What has garnered the Fiery Furnaces a devoted following, however, is their willingness to keep up a lively dialogue with their fans, usually finding inspiration as a result.
One appealing idea is the Silent Record, an elaborate songbook that'll give fans the chance to perform the band's compositions however they see fit in a series of Fan-Band concerts organized by the Fiery Furnaces. "People who volunteer to play will play the songs or their interpretation of the songs or songs that they wrote, because they hate the songs in the book, or whatever," he deadpans. Complementing Silent Record is the DeMock Rock project, where the band created songs "written" by the fans via random or ephemeral things the fans sent in — notes from their boss or their kids, a receipt from the drug store. "The melody of the songs would be based on the cashier number on the receipt, the chord changes will be the prices for some of the items, and the lyrics will be written from the things on the note."

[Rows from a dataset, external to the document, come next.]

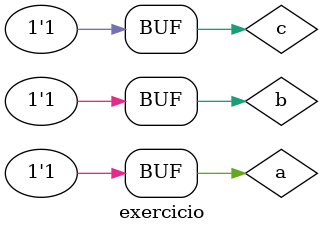
<source format=v>

module and3Gate ( output s,
 input a, input b, input c);
 	wire z;
   assign z = a & b;
	assign s = z & c;
 endmodule // 
// --------------------- 
// -- test 
// --------------------- 
module exercicio;

	reg a, b, c;
	wire s;

and3Gate and1 ( s, a, b, c );
// ------ Preparaçao
initial begin:start
	a=0;
	b=0;
	c=0;
end 

// ------------------------- parte principal 
initial begin:main
	$display("Exercicioo0008 - Mateus Cunha da Silva - 463624"); 
	$display("Tabela "); 
	$display("\n a & b = s\n"); 
	$monitor(" %b & %b & %b = %b ", a, b, c, s);
	#1a=0; b=0; c =1;
	#1a=0; b=1; c =0;
	#1a=0; b=1; c =1;
	#1a=1; b=0; c =1;
	#1a=1; b=1; c =0;
	#1a=1; b=1; c =1;
	

	
end
endmodule//exercicio

</source>
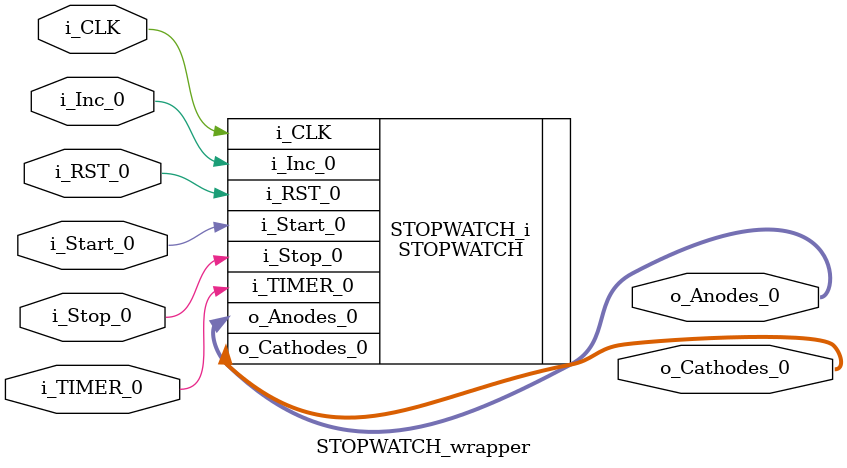
<source format=v>
`timescale 1 ps / 1 ps

module STOPWATCH_wrapper
   (i_CLK,
    i_Inc_0,
    i_RST_0,
    i_Start_0,
    i_Stop_0,
    i_TIMER_0,
    o_Anodes_0,
    o_Cathodes_0);
  input i_CLK;
  input i_Inc_0;
  input i_RST_0;
  input i_Start_0;
  input i_Stop_0;
  input i_TIMER_0;
  output [3:0]o_Anodes_0;
  output [6:0]o_Cathodes_0;

  wire i_CLK;
  wire i_Inc_0;
  wire i_RST_0;
  wire i_Start_0;
  wire i_Stop_0;
  wire i_TIMER_0;
  wire [3:0]o_Anodes_0;
  wire [6:0]o_Cathodes_0;

  STOPWATCH STOPWATCH_i
       (.i_CLK(i_CLK),
        .i_Inc_0(i_Inc_0),
        .i_RST_0(i_RST_0),
        .i_Start_0(i_Start_0),
        .i_Stop_0(i_Stop_0),
        .i_TIMER_0(i_TIMER_0),
        .o_Anodes_0(o_Anodes_0),
        .o_Cathodes_0(o_Cathodes_0));
endmodule

</source>
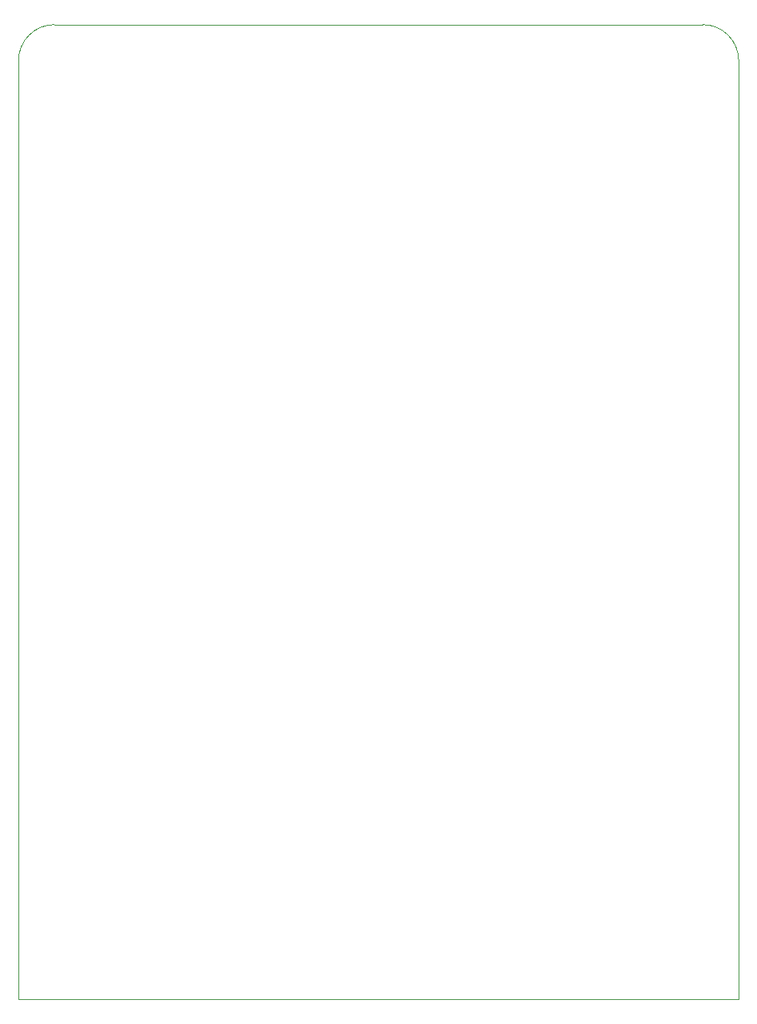
<source format=gm1>
%TF.GenerationSoftware,KiCad,Pcbnew,(6.0.0)*%
%TF.CreationDate,2022-03-13T19:29:42-04:00*%
%TF.ProjectId,numpad_pcb,6e756d70-6164-45f7-9063-622e6b696361,rev?*%
%TF.SameCoordinates,Original*%
%TF.FileFunction,Profile,NP*%
%FSLAX46Y46*%
G04 Gerber Fmt 4.6, Leading zero omitted, Abs format (unit mm)*
G04 Created by KiCad (PCBNEW (6.0.0)) date 2022-03-13 19:29:42*
%MOMM*%
%LPD*%
G01*
G04 APERTURE LIST*
%TA.AperFunction,Profile*%
%ADD10C,0.100000*%
%TD*%
G04 APERTURE END LIST*
D10*
X109220000Y-40640000D02*
X109220000Y-139810000D01*
X185420000Y-40640000D02*
G75*
G03*
X181610000Y-36830000I-3809999J1D01*
G01*
X113030000Y-36830000D02*
G75*
G03*
X109220000Y-40640000I-1J-3809999D01*
G01*
X185420000Y-40640000D02*
X185420000Y-139810000D01*
X109220000Y-139810000D02*
X185420000Y-139810000D01*
X113030000Y-36830000D02*
X181610000Y-36830000D01*
M02*

</source>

Another fun idea: A covers album of I'm Going Away made up of complete re-dos of all the songs by the Fiery Furnaces, who leave the lyrics alone but change virtually everything else. Matthew says he was inspired in part after they asked fans to review the new record before even hearing it. None of the descriptions were even close to the actual record's sound. But since Fiery Furnaces usually play their songs differently live anyway, "We thought we should make alternate versions in the spirit of what those people described to us. It's our version of the 'Cash for Clunkers' thing. We're trading in the old versions of our songs for new ones that get better gas mileage."